Cross-Cutting: Performance, Scalability and Reliability
Performance
Latency
-
Target SLOs: p50 < 100ms, p95 < 500ms, p99 < 1000ms for most APIs. Adjust per use case. Internal services should be faster than public APIs.
-
Sources of latency: network round-trip, serialization/deserialization, database queries, external service calls, garbage collection pauses.
-
Optimization strategies:
- Connection pooling: reuse database and HTTP connections instead of creating new ones
- Query optimization: add indexes, analyze query plans, avoid N+1 queries
- Response compression: gzip or brotli for responses larger than 1KB
- Payload minimization: return only needed fields, use sparse fieldsets
- Async processing: offload heavy work to background queues (Celery, SQS, Kafka)
- Caching: cache at multiple levels (CDN, application, database query cache)
Throughput
-
Measurement: requests per second (RPS) the system handles at acceptable latency. Measure under realistic load, not just peak.
-
Bottlenecks: CPU (computation, serialization), Memory (caching, buffers), I/O (database, network), Connection limits (pool exhaustion).
-
Load testing tools: k6 (modern, scriptable), Locust (Python-based), wrk (raw HTTP benchmarking), Apache Benchmark (simple tests). Run load tests before every major release.
Resource Usage
-
CPU: serialization, TLS handshakes, compression, business logic. Monitor per-request CPU time. Profile hot paths.
-
Memory: connection state, caches, request buffers. Watch for memory leaks in long-running services. Set memory limits.
-
Connections: database connection pools, HTTP keep-alive connections. Set pool size limits. Monitor active vs idle connections.
Scalability
Horizontal Scaling
-
Stateless services: easy to scale. Add more instances behind load balancer.
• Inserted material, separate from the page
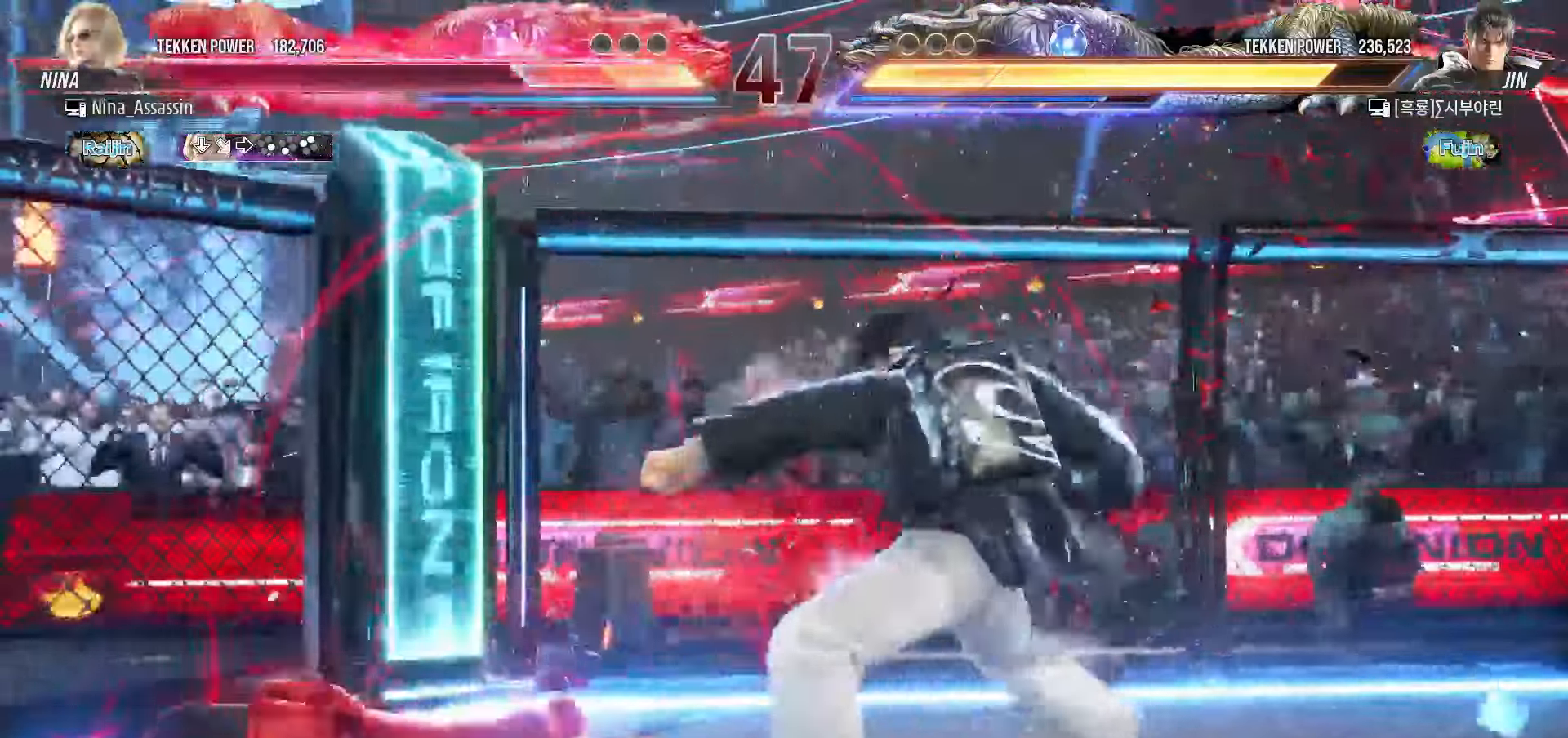
{"dt_ms": 500, "buttons": ["SQUARE"], "left_stick": "down", "events": [[17, "SQUARE", "up"], [50, "SQUARE", "down"], [100, "SQUARE", "up"], [233, "SQUARE", "down"], [267, "SQUARE", "up"], [317, "SQUARE", "down"], [367, "SQUARE", "up"], [417, "SQUARE", "down"], [450, "SQUARE", "up"], [500, "SQUARE", "down"]]}
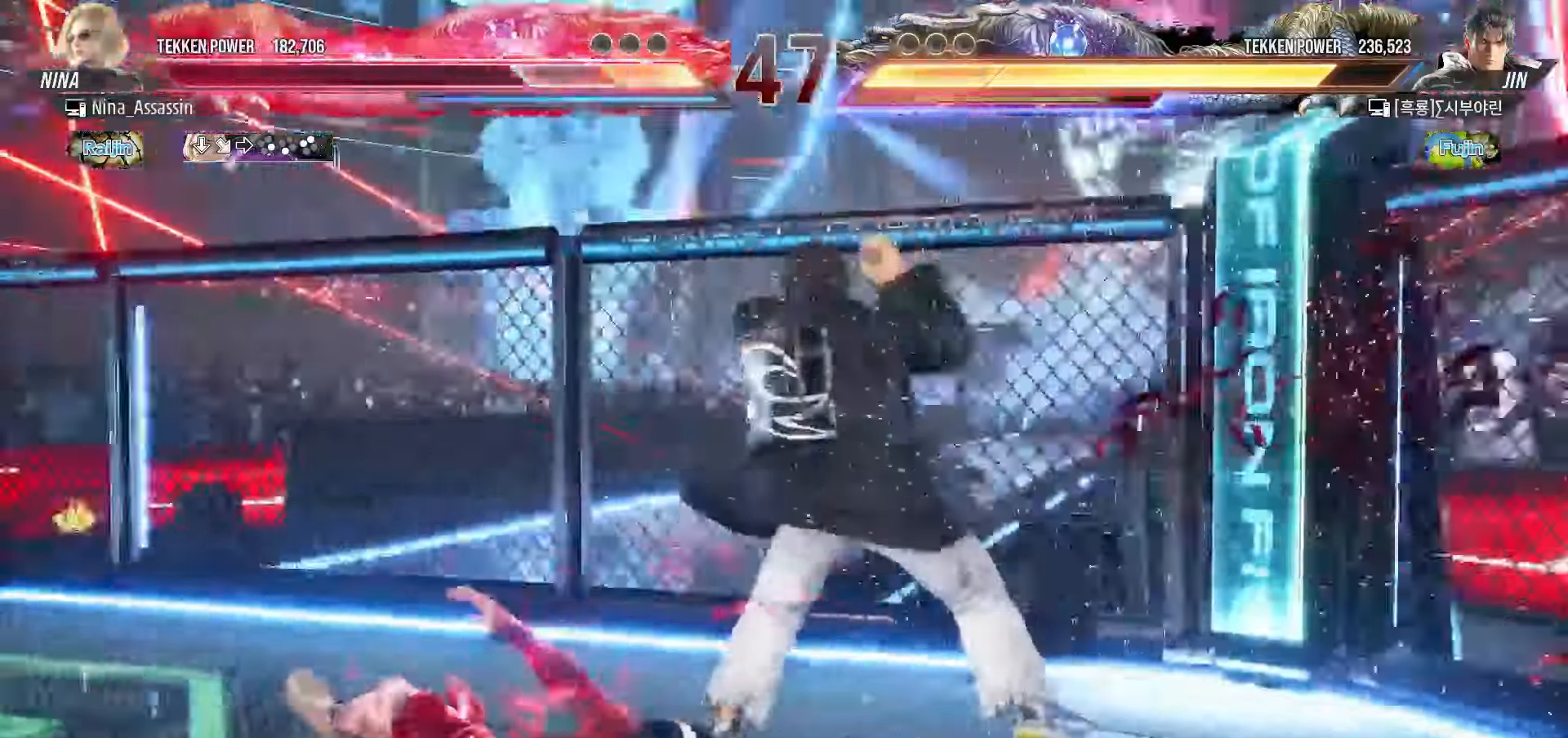
{"dt_ms": 500, "buttons": [], "left_stick": "center"}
Store session data externally (Redis, database).
-
Stateful services (WebSocket, gRPC streaming): need sticky sessions or shared state store (Redis Pub/Sub for WebSocket fan-out).
-
Database scaling:
- Read replicas: route read queries to replicas, writes to primary
- Sharding: partition data across multiple databases by key
-
Connection pooling: PgBouncer, ProxySQL to manage connection limits
-
Auto-scaling: scale based on CPU utilization, memory usage, request count, or queue depth. Set minimum and maximum instance counts.
Load Balancing
- Algorithms:
- Round Robin: simple, even distribution across healthy instances
- Least Connections: route to instance with fewest active requests
- IP Hash: sticky sessions based on client IP
-
Weighted: assign different weights to servers with different capacity
-
Health checks: load balancer calls /health endpoint periodically. Remove unhealthy instances from rotation. Restore when healthy again.
-
gRPC consideration: HTTP/2 connections are long-lived and multiplexed. L4 (TCP) load balancing sends all requests on one connection to one server. Need L7 (application-layer) load balancing to distribute individual RPCs.
Reliability
Retry Strategies
-
Exponential backoff: wait 1s, 2s, 4s, 8s between retries. Prevents thundering herd when many clients retry at the same time.
-
Jitter: add random delay to backoff (e.g., 1s + random(0, 1s)). Prevents synchronized retries from many clients hitting at once.
-
Max retries: set limit (3-5 retries). Don't retry forever. Log each retry for debugging.
-
Idempotency requirement: only retry idempotent operations safely (GET, PUT, DELETE). For POST, use idempotency keys so server detects duplicate requests.
-
Retry-After header: server tells client when to retry (seconds or date). Clients must respect this header. Common with 429 and 503 responses.
Fault Tolerance
-
Circuit breaker: if service fails N times, stop calling it for M seconds. After timeout, try one test request. If success, close circuit. If fail, keep open. States: CLOSED (normal) -> OPEN (failing) -> HALF-OPEN (testing).
-
Timeout: set timeout on every external call. Default 5 seconds. Adjust per service based on expected response time. Never use infinite timeout.
-
Bulkhead: isolate failures. One slow dependency shouldn't block all requests. Use separate thread pools or connection pools per external service.
-
Fallback: if service is down, return cached data or default values. Degraded but functional. Better than full failure.
-
Health checks: /health (liveness) and /ready (readiness) endpoints. Health = process is alive. Ready = can serve traffic (database connected, etc.). Kubernetes uses both to manage pod lifecycle.
Graceful Degradation
-
Feature flags: disable non-critical features under high load. Example: disable recommendations but keep core search working.
-
Load shedding: reject low-priority requests when overloaded. Return 503 Service Unavailable with Retry-After header.
-
Priority queues: process critical requests first. Payment processing before analytics events.
-
Graceful shutdown: on SIGTERM, stop accepting new requests, finish in-flight requests (with timeout), then exit. Prevents dropped connections during deployments.